Ouverte, affectueuse et sincère. C’est ainsi que ses parents la décrivent. Une fois, en plein concert de flûte, parce qu’elle n’aimait pas la musique, elle s’est écriée : « Non, stop ! » La famille a quitté discrètement la salle… mais aujourd’hui, ils en rient. Léa sait montrer son mécontentement. Mais aussi manifester sa joie à travers des câlins enflammés et des rires contagieux. Son frère Patrick, de quatre ans son cadet, est son meilleur allié. Lui, sociable, elle, plus réservée. Mais quand ses ami·e·s sont là, Léa est toujours au cœur de l’action .

Des défis et de petites victoires

La crèche ou le club de natation sont très accueillants avec Léa. Mais ce n’est pas le cas de toutes les établissements. Une structure d’accueil préscolaire a ainsi refusé d’accueillir la petite fille, sans jamais la rencontrer.

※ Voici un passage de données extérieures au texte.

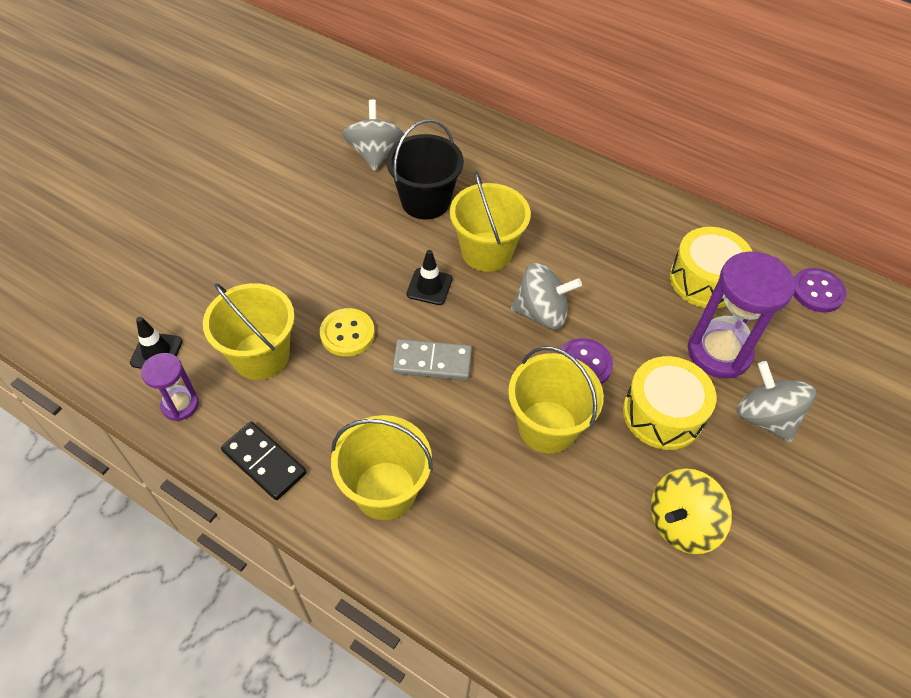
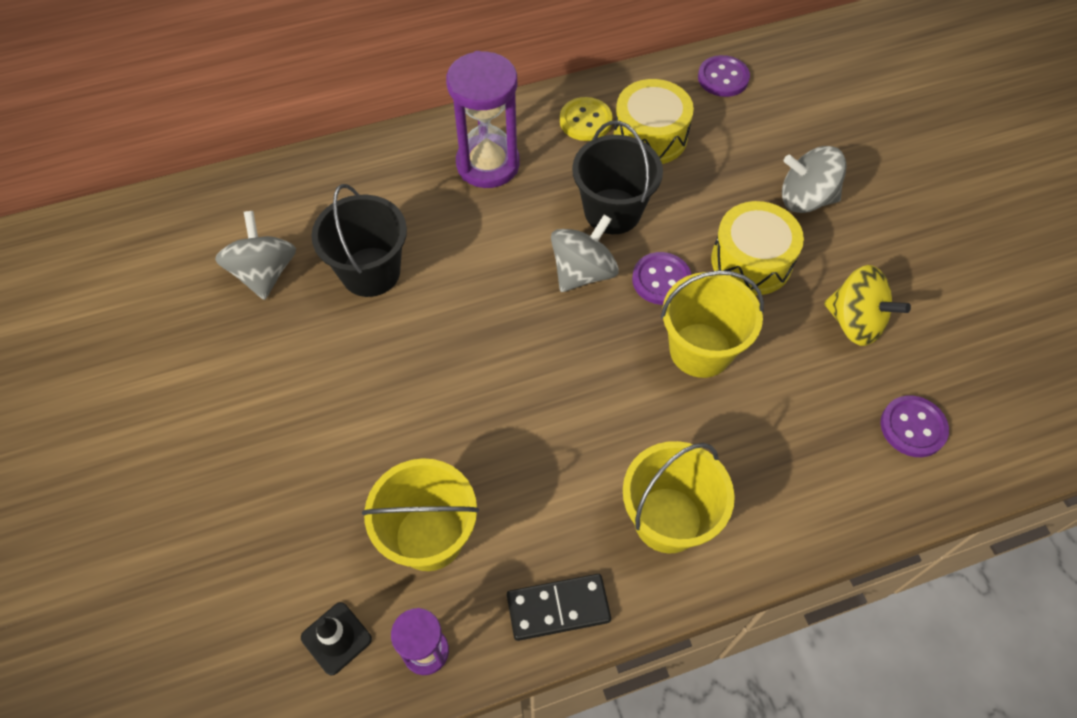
camera: 50 degrees left, 5 degrees up
(347, 333) = (470, 442): yellow button -> yellow button (585, 121)
(374, 154) = (264, 273): grey spinning top -> grey spinning top turned 45 degrees clockwise
(429, 286) = (476, 337): black traffic cone -> none
(432, 362) = (563, 392): grey domino -> none
(486, 252) = (478, 265): yellow bucket -> none
(612, 298) = (612, 211): none -> black bucket
(621, 628) = (913, 427): none -> purple button
(681, 523) = (855, 322): yellow spinning top -> yellow spinning top turned 60 degrees counterclockwise
(719, 352) = (725, 181): purple hourglass -> purple hourglass (488, 164)

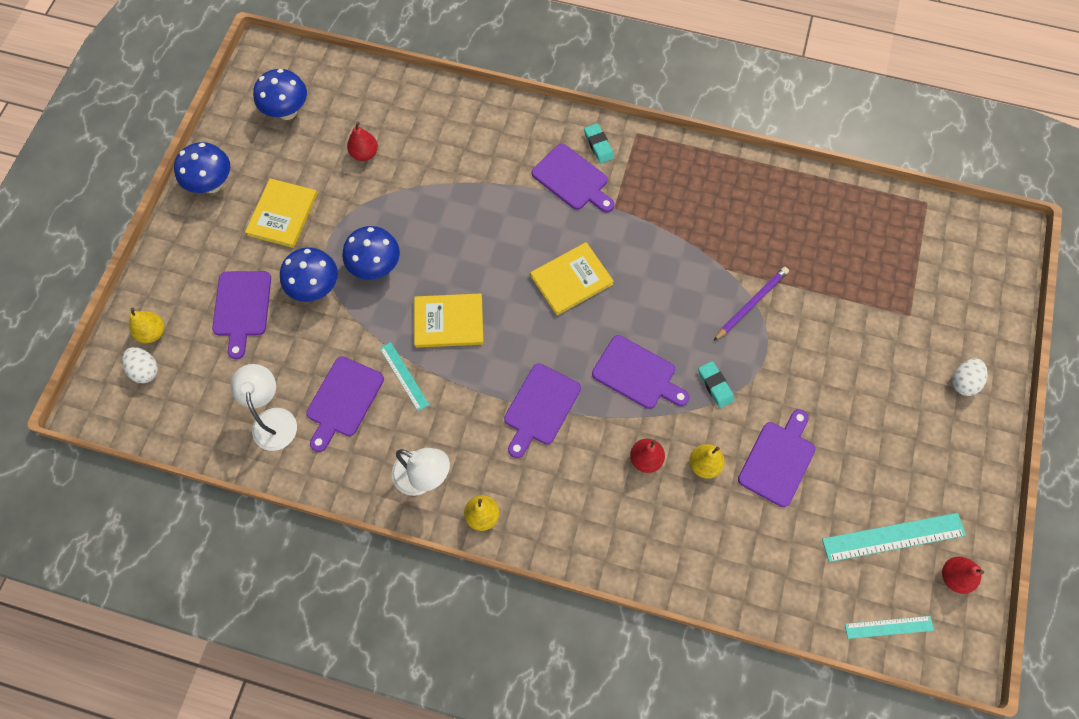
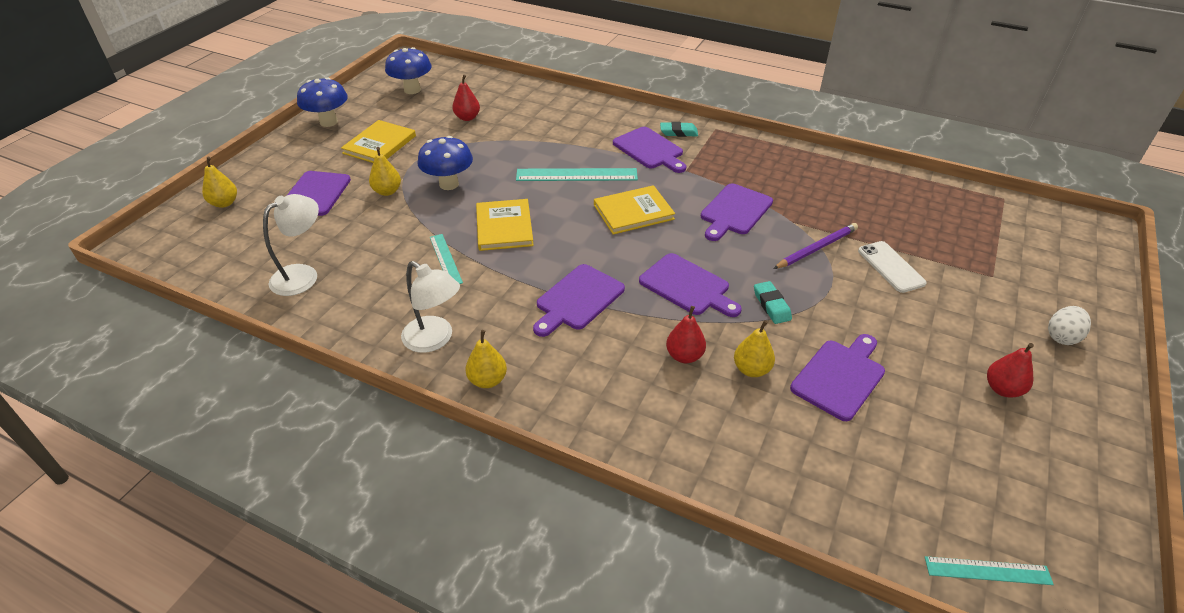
camera: 10 degrees right, 25 degrees down
(145, 370) = (202, 226): white egg -> none
(273, 419) = (303, 275): white lamp -> white lamp turned 45 degrees clockwise
(315, 288) = (387, 191): blue mushroom -> yellow pear
(343, 400) = (378, 269): purple cutting board -> purple cutting board (734, 211)
(449, 322) = (504, 227): yellow book -> yellow book turned 75 degrees clockwise
(598, 145) = (678, 132): turquoise eraser -> turquoise eraser turned 75 degrees counterclockwise
(819, 318) = (891, 267): none -> white phone
(893, 537) = (987, 471): turquoise ruler -> turquoise ruler (576, 175)
(954, 577) = (1075, 526): red pear -> red pear (1002, 389)

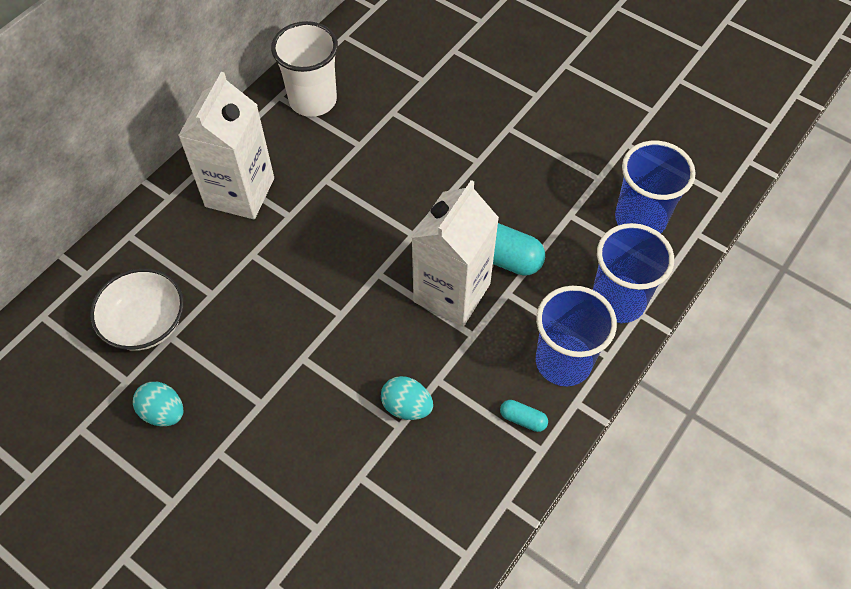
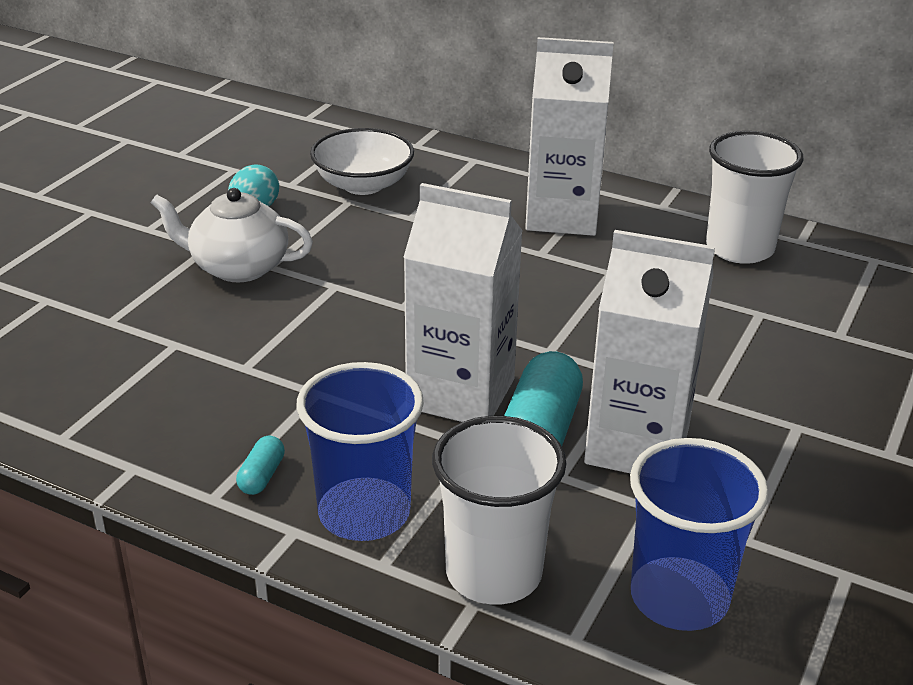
camera: 80 degrees right, 25 degrees down
(257, 428) = (238, 267): none -> white teapot
(407, 406) = (274, 370): turquoise egg -> none
(516, 208) = (637, 445): none -> white carton
(618, 300) = (493, 573): blue cup -> white cup

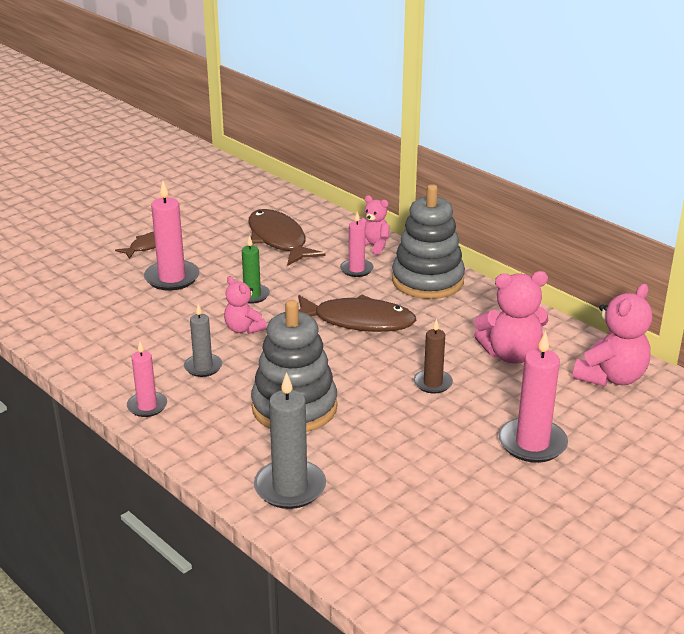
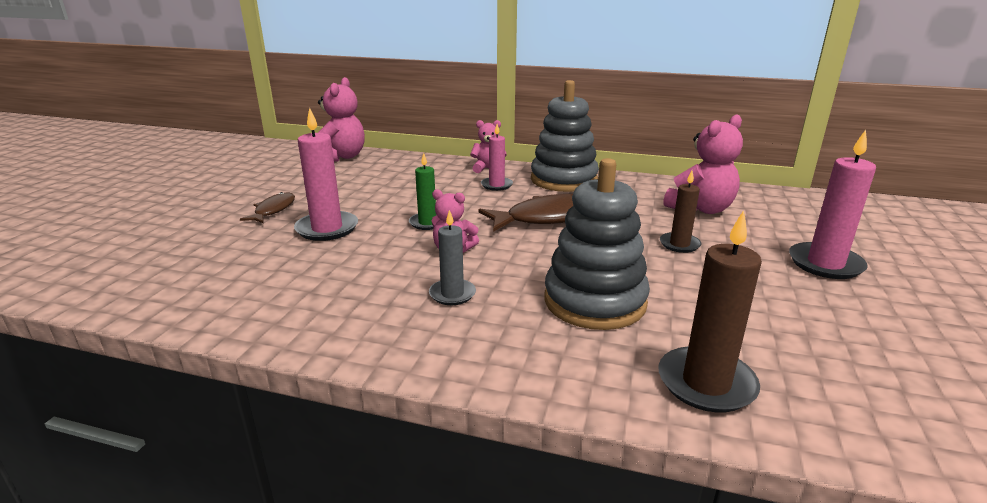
camera: 30 degrees left, 5 degrees down
(147, 406) = (434, 354): pink candle -> none
(278, 240) = (401, 181): brown fish -> none
(290, 487) = (706, 383): grey candle -> brown candle
(611, 377) = (789, 204): pink teddy bear -> pink teddy bear (341, 157)

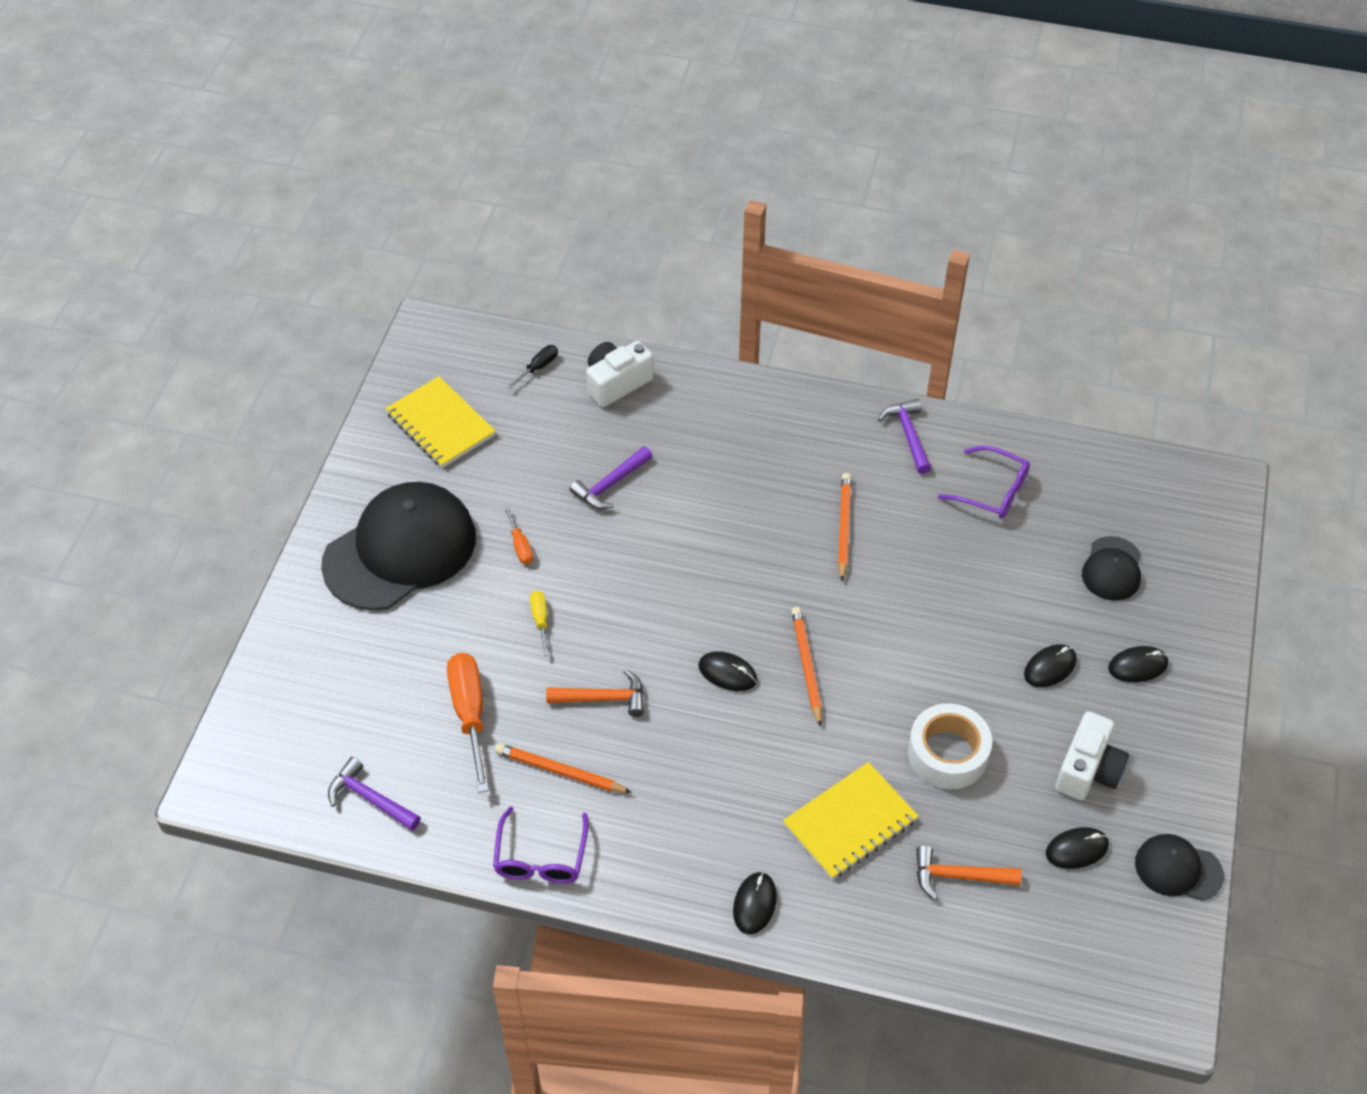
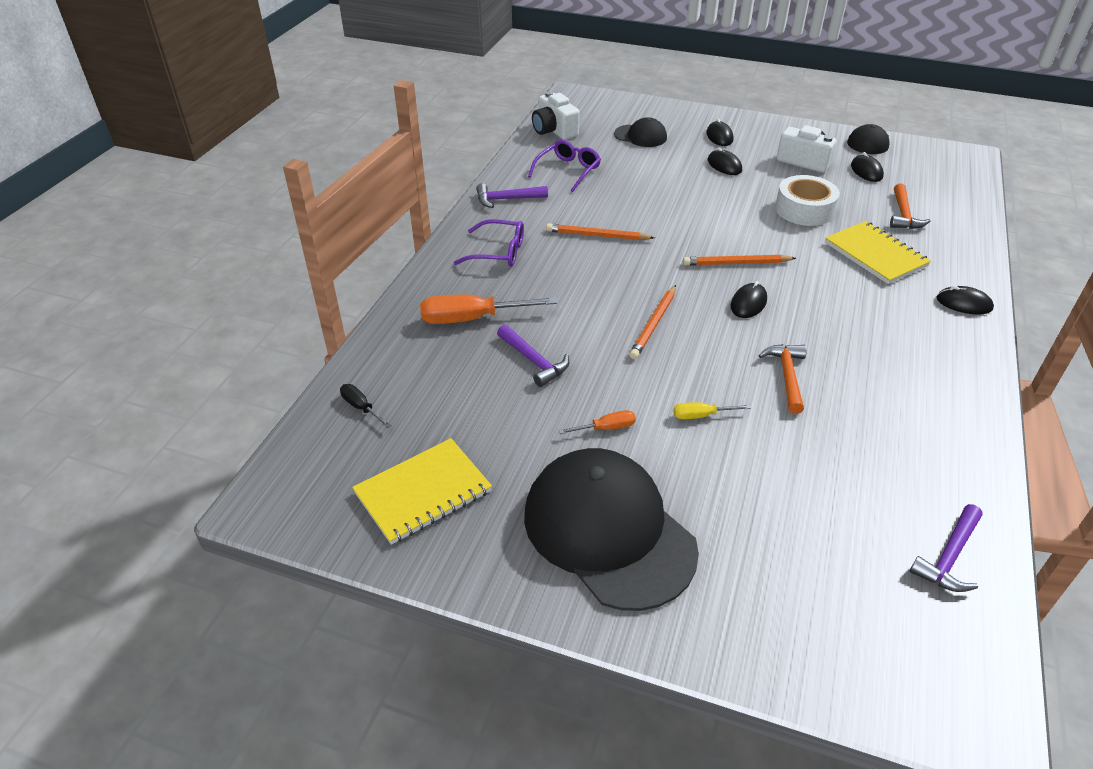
camera: 85 degrees left, 10 degrees down
(470, 715) = (823, 471): orange screwdriver -> orange screwdriver (472, 319)
(541, 856) = (968, 423): purple glasses -> purple glasses (498, 252)
(560, 771) = (873, 407): orange pencil -> orange pencil (654, 324)
(616, 383) = (402, 351): white camera -> white camera (554, 130)

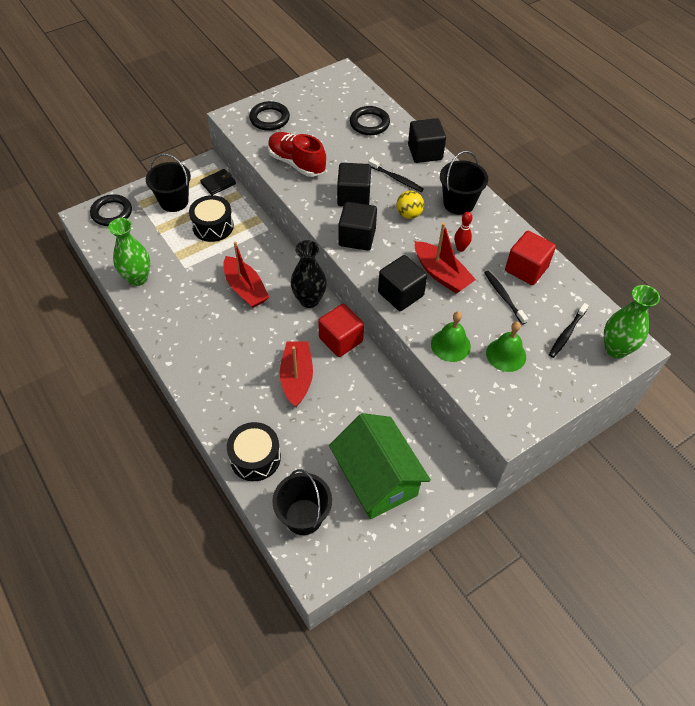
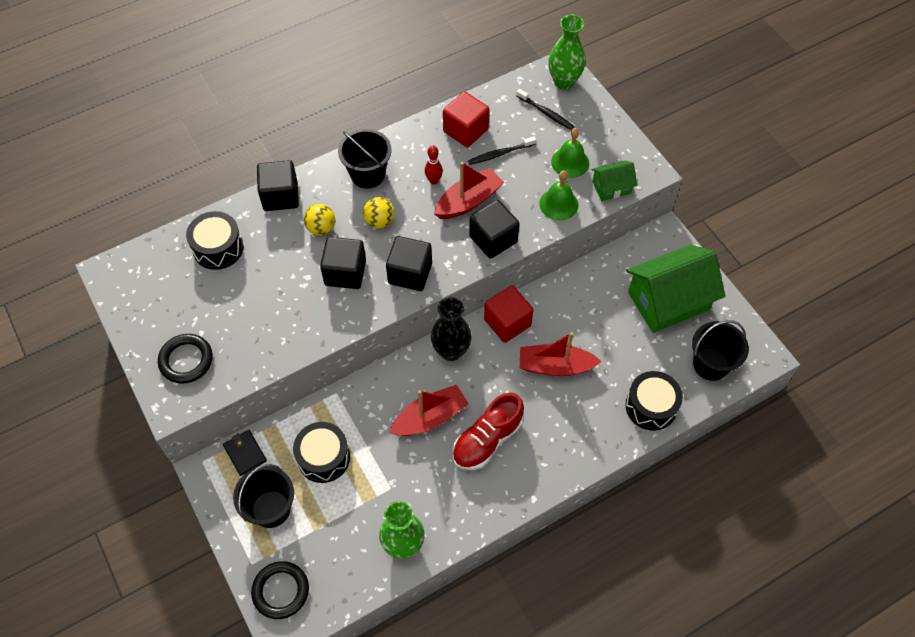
camera: 85 degrees left, 5 degrees up
(296, 163) = (278, 330): red shoe -> red shoe (487, 440)
(369, 123) = (218, 248): black ring -> black drum
(396, 179) = (321, 228): black toothbrush -> yellow ball
(480, 391) = (611, 187): none -> green house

Généralement, de petits ajustements sont nécessaires pour que cela fonctionne

« Généralement, de petits ajustements sont nécessaires pour que cela fonctionne », souligne Svenja. « Par exemple, que le papa soit dans l’eau pendant le cours de natation », précise-t-elle.

 

 

L’un des plus grands défis de Léa ? Le développement de son expression orale. Léa communique souvent via des gestes, que tout le monde ne comprend pas. « Nous intégrons de petits exercices dans le quotidien. Mais la vie doit rester joyeuse. Nous sommes parents, pas thérapeutes », rappelle Svenja.

 Nous intégrons de petits exercices dans le quotidien. Mais la vie doit rester joyeuse. Nous sommes parents, pas thérapeutes

Le développement de l’expression orale de la fillette est l’un des défis majeurs que rencontre sa famille.© insieme Suisse

La famille bénéficie cependant de beaucoup d’aide, notamment grâce à des moments d’ échanges, à l’instar des rencontres parents-enfants organisées par le groupe régional bâlois d’insieme21. « Les enfants jouent, nous discutons, tout simplement. Ça fait du bien. »

Que souhaite Svenja pour sa fille ? « Qu’elle devienne la plus autonome possible. Et qu’elle sache ce dont elle est capable. C’est déjà énorme. »

Que souhaite Svenja pour sa fille ? « Qu’elle devienne la plus autonome possible. Et qu’elle sache ce dont elle est capable. C’est déjà énorme. » Léa secoue ses mains, pleine d’eau. Elle demande en rigolant : « On y retourne quand ? » Très bientôt, c’est certain.

Partager ses expériences

Chaque 21 mars, à l’occasion de la Journée mondiale de la trisomie 21, des personnes du monde entier partagent leurs expériences, leurs rencontres, leurs joies et les défis qu’elles rencontrent. L’histoire de Léa rappelle une vérité simple : une enfant porteuse trisomie 21 reste avant tout… une enfant.